Generic thrillers are a dime a dozen, and Hide and Seek is yet another addition to this lengthy genre tag. Production quality is high for a movie that slides neatly into methodically-choreographed cliches. Jonathan Rhys Meyers plays Noah, a wealthy businessman hunting for his missing junkie brother. Their father having recently passed, Noah is seeking his brother to share the family fortune. Driven down a path of mysteries and curiosities, Noah is ensnared in a dark underworld. Noah’s sanity hangs in the balance, and murder swirls through the air. One thing is for sure, one will never hear that age-old “London Bridge is Falling Down” nursery rhyme quite the same…
Frustratingly, Hide and Seek flirts with horror but fails to fully embrace it.

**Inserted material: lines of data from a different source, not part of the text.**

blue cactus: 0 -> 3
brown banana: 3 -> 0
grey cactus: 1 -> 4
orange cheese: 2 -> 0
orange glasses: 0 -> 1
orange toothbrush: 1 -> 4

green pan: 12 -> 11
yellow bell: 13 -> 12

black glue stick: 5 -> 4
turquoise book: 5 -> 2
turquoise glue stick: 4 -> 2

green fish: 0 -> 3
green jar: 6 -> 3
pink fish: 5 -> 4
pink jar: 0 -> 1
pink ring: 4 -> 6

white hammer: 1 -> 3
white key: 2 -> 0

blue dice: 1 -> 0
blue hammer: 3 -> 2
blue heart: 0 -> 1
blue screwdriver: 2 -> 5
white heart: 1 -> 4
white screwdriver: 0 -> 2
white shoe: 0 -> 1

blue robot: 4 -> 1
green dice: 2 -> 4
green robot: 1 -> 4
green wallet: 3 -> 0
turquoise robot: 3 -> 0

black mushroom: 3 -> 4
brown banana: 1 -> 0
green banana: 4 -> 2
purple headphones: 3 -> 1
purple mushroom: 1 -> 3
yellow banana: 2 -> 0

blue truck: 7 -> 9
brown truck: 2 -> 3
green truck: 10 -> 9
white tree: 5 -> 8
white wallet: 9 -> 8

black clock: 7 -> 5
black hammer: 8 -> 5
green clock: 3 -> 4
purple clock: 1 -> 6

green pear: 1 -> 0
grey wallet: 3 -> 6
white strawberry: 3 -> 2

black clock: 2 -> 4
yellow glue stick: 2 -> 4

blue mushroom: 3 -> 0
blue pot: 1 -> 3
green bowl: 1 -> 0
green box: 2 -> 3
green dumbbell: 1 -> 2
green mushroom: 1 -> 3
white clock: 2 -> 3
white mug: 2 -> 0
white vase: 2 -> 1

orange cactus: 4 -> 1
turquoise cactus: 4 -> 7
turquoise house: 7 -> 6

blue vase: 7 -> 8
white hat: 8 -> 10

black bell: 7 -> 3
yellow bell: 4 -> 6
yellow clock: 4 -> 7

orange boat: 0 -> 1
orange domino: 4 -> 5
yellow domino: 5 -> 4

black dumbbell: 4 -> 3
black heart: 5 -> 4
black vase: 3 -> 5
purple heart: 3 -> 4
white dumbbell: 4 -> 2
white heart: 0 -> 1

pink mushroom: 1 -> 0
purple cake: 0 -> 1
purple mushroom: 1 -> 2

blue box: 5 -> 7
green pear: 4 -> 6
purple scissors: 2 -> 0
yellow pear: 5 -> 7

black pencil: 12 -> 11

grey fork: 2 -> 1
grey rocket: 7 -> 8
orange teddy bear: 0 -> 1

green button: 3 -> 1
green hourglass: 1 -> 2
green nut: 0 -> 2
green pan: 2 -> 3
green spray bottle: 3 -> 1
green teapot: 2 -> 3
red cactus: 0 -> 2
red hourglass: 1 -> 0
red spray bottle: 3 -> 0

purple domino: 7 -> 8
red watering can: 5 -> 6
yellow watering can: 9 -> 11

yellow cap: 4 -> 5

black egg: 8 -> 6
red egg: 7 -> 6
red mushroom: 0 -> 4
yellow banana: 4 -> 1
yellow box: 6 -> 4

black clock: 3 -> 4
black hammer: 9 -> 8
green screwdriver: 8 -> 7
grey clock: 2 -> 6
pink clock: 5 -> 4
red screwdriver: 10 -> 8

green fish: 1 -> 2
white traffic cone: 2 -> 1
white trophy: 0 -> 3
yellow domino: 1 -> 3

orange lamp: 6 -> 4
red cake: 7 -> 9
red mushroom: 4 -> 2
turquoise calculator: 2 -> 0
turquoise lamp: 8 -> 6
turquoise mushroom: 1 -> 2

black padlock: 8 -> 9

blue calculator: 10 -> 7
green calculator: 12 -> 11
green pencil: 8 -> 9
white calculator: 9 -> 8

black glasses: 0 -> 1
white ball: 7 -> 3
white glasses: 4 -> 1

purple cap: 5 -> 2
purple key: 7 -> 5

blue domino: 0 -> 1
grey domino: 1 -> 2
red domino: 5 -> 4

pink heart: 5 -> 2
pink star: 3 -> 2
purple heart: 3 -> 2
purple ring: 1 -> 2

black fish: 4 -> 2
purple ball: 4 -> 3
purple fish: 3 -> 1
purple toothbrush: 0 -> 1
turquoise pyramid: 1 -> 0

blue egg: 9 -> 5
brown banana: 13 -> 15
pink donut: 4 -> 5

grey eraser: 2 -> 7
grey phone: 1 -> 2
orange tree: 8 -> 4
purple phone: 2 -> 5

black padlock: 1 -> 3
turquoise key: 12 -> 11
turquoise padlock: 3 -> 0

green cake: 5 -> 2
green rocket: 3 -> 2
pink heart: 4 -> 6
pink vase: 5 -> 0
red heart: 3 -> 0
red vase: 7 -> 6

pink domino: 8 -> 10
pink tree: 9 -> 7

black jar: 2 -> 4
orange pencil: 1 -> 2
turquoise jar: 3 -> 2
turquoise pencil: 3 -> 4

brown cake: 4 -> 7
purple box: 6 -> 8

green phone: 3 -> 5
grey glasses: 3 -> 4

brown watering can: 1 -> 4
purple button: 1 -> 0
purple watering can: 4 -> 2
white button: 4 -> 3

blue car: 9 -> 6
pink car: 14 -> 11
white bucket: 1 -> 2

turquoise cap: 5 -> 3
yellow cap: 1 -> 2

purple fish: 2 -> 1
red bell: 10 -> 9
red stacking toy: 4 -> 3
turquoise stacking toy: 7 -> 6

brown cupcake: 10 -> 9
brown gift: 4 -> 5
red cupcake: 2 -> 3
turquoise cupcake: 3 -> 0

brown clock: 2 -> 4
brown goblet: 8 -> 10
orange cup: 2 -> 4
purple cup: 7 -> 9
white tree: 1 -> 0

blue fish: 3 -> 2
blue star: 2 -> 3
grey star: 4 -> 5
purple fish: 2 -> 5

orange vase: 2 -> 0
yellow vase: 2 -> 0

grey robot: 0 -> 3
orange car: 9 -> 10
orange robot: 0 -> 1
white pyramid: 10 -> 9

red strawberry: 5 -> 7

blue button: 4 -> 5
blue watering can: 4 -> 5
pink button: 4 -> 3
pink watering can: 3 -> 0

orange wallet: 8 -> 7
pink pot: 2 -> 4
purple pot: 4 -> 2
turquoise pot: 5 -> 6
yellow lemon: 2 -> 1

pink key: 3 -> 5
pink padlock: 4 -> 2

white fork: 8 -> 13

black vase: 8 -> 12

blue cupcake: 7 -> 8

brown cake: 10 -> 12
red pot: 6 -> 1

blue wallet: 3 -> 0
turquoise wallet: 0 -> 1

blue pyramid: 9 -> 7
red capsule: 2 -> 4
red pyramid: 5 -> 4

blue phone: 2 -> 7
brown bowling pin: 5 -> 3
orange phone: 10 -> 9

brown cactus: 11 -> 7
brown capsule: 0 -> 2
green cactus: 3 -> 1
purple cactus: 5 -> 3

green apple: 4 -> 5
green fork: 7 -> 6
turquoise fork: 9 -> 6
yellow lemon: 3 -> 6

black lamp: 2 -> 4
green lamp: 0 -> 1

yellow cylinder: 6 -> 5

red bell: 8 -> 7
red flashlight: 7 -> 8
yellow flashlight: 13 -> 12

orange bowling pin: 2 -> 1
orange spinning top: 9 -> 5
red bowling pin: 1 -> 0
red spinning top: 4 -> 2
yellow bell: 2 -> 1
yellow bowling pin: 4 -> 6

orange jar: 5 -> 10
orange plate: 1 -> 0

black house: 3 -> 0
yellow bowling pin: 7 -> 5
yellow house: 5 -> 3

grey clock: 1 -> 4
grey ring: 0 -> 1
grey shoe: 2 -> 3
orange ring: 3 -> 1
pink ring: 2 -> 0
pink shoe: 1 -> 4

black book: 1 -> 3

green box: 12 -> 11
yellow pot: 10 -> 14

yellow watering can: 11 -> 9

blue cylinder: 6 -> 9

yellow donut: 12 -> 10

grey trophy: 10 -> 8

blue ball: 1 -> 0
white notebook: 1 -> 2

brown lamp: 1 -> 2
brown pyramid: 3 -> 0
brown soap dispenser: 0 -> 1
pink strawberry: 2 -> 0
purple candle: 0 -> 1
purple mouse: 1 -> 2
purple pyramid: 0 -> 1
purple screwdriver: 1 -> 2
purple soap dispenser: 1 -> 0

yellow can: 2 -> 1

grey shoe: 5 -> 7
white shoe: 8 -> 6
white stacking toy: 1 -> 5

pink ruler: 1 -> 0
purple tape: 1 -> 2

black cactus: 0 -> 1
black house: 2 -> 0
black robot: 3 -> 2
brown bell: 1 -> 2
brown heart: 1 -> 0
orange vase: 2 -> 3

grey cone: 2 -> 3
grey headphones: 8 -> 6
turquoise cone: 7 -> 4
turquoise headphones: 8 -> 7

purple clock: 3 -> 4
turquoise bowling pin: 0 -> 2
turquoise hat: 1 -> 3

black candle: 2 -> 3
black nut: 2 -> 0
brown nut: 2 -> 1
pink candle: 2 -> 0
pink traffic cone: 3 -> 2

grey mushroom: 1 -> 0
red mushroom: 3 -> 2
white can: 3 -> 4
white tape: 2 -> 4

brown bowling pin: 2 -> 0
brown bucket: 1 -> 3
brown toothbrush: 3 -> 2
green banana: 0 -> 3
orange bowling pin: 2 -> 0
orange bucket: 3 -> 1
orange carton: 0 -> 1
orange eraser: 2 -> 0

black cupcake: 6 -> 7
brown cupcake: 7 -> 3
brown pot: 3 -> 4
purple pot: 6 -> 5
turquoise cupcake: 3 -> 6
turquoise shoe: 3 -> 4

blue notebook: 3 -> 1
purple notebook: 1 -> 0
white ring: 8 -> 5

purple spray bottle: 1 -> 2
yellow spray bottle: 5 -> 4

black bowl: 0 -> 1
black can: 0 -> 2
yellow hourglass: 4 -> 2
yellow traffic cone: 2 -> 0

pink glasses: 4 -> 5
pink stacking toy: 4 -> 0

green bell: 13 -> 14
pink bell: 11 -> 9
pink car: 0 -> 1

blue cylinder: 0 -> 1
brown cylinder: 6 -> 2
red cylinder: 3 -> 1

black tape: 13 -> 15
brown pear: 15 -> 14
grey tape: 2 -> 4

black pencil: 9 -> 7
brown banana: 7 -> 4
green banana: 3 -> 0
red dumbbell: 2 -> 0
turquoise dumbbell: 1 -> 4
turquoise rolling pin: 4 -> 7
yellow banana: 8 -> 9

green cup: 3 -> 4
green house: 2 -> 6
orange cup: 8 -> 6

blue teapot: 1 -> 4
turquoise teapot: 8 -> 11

Had the script gone full-tilt terror and thrills, we could be looking at a mildly successful throwback with the crumbling apartment building being the perfect setting. The derelict locale is deliciously perfect, with the Queens setting adding the extra layer of edge. Instead, a watered-down Kiss the Girls was on the menu. Regardless of this obvious misstep, the killer’s outfit is that of an eerie motorcycle-helmet freak and is easily my favorite visual. The closest look of the killer would be that of Brenda’s puffy Parka costume in 1998’s Urban Legend. The mystery around the identity of the killer actually had me invested, before serving up an underwhelming unmasking that feels like an afterthought.
Colorful and stylish cinematography do a decent job in making the viewer forget how predictable this all feels. Joel David Moore may be just as good of a director as he is an actor; I cannot wait to see what he does next. The score pumps it up a smidgen too. Even if it fails to go the extra mile, the lead character played by Jonathan Rhys Meyers is compelling at least. The recurring nightmares, however, quickly grow stale. Once the script puts children in peril, it soars to thrilling highs that are unparalleled in the first two acts. Hide and Seek had a long way to go in terms of being an actual good thriller, but the fumbling of the killer’s unmasking makes the conclusion into a feature difficult to recommend.
Hide and Seek comes to digital and on demand on Friday, November 19th.